The fact is, many of today's refs are artists, and it would be great to see them as faces of the game. The public knows nothing about, say, Joey Crawford except that he's the hothead who blew his top at Tim Duncan in last spring's playoffs and got himself suspended. (He was recently reinstated.) Why not let the fans get to know Crawford, who is usually a delightful guy? Let him and some of his brethren tape You Make the Call segments that would air during halftime of all national broadcasts. For years PGA rules officials have been explaining why moving a daffodil with a nine-iron is a capital offense; let fans take a peek into the much more difficult world of NBA whistle-blowing.
At the same time, the league must make a more dedicated march into instant replay. ("If this be treason, make the most of it," as Patrick Henry said.) The overwhelming number of calls (and noncalls) in a hoops game makes constant review an impossibility, of course, but what's wrong with allotting one challenge per team per half, with a failed challenge costing that team a timeout? That has worked quite well in the NFL, which by and large avoids grand controversies about calls because, from time to time, the head zebra sticks his head in a box, watches replays from various angles and makes sure a call is correct, an exercise in judicial checks and balances that seems to soothe Football Nation. Admittedly it would be a tough sell, this opinion from Lakers coach Phil Jackson no doubt being the prevailing one at the moment: "As much as I like the idea of getting it right, I'd say no to any challenges."
But the NBA should not abandon the notion. And if league Pooh-Bahs are worried about challenges taking up too much time, why not reduce a team's number of timeouts? As often as coaches make significant strategic adjustments during timeouts, they just as often sit there with nothing to say because there's nothing to be said.
This leads to Stern's own pet peeve about the game, which also deserves consideration. "I would love the idea of experimenting with no timeouts allowed in the last three minutes of a game," he says. "It dawned on me as I was watching an old game and the action was spectacular because no timeouts were called: Let the players play." That sounds like a great plan. It would allow the best teams and the best-coached teams to carry the day.
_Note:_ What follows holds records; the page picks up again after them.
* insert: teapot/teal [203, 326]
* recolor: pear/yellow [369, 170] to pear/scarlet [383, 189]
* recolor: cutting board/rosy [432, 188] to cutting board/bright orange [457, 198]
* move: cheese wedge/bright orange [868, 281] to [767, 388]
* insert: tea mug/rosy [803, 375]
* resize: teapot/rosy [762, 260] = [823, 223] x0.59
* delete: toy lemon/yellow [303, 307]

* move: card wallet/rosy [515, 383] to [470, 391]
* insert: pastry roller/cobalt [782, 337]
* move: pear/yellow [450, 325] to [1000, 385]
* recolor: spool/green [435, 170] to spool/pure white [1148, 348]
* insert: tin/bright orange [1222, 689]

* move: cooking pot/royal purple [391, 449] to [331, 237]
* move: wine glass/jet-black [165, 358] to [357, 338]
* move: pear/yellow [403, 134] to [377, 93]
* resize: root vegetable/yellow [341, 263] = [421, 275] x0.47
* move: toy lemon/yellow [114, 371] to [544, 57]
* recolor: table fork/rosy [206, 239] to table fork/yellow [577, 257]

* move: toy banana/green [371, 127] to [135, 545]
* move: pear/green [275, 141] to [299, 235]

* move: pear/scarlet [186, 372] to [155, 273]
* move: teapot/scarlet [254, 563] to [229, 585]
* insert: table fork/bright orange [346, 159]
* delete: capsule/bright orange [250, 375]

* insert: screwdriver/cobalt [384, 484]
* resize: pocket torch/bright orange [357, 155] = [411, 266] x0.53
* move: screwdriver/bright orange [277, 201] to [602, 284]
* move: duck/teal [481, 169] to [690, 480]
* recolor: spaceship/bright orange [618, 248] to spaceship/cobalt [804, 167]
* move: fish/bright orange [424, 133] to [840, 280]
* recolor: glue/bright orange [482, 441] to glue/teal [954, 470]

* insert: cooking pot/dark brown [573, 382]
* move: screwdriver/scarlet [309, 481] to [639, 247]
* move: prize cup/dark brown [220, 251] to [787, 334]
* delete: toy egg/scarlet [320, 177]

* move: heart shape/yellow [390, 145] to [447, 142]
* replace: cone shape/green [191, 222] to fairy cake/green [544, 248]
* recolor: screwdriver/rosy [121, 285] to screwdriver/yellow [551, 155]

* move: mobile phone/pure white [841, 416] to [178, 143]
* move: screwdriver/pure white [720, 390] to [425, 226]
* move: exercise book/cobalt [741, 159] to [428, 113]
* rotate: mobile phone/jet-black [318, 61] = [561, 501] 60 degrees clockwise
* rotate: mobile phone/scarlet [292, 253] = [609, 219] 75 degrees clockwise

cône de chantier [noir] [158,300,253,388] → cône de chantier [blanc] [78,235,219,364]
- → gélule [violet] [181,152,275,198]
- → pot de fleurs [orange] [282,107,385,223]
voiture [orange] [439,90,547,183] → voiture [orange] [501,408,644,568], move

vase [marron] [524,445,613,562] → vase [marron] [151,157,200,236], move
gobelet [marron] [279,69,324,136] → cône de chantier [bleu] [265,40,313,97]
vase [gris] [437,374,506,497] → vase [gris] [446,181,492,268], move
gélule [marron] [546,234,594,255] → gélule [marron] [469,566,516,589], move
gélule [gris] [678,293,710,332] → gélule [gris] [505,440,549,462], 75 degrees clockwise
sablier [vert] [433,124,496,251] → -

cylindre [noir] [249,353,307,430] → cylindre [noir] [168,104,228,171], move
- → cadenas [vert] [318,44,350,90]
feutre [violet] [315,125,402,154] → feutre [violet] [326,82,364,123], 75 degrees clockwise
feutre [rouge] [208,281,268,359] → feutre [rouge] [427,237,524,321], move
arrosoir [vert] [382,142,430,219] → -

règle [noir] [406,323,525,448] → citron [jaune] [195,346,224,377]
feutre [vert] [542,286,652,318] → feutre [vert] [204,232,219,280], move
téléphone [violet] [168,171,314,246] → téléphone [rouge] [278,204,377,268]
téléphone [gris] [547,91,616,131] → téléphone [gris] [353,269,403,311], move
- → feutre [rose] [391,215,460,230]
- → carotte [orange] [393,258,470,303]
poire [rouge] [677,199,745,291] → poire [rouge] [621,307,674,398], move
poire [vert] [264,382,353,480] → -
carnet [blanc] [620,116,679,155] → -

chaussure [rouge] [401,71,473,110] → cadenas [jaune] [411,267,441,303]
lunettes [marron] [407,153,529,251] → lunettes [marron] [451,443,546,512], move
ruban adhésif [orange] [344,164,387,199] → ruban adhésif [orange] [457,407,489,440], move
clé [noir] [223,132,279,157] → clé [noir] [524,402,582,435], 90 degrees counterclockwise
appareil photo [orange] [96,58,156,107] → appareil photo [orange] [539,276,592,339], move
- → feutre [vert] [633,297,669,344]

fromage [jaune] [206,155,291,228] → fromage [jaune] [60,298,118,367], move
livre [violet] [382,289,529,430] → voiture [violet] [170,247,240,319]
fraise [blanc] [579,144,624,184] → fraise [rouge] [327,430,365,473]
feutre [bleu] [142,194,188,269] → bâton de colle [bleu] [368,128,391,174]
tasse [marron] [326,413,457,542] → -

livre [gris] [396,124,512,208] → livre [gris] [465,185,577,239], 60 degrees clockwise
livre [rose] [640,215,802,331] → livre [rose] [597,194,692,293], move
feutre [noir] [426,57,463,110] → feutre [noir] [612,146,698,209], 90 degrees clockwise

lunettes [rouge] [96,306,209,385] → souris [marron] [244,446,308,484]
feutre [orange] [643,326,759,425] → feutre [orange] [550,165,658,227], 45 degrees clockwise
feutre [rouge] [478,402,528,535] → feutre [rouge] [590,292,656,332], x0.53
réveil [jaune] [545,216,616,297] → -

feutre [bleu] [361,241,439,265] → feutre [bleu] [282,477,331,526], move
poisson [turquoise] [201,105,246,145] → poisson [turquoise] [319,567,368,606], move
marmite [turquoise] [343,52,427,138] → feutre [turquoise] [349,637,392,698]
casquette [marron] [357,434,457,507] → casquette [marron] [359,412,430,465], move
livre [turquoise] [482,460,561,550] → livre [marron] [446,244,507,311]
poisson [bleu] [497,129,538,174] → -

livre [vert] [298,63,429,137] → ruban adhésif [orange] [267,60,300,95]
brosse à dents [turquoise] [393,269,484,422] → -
Because of Donaghy, catcalls at arenas will take on a new tenor this season, with a nasty, uncomfortable edge. And while it's also a reality that head-banging, teeth-grinding, profanity-spewing dissatisfaction with referees' calls will continue into eternity, this is a crucial time for the NBA. The league did in fact break a sacred covenant with its fans. And whether it's the suds-slopper in Row Z, the corporate sponsor in his luxury suite or the teenager in front of his TV, those who love the game have to believe that the league is doing everything in its power to make things right.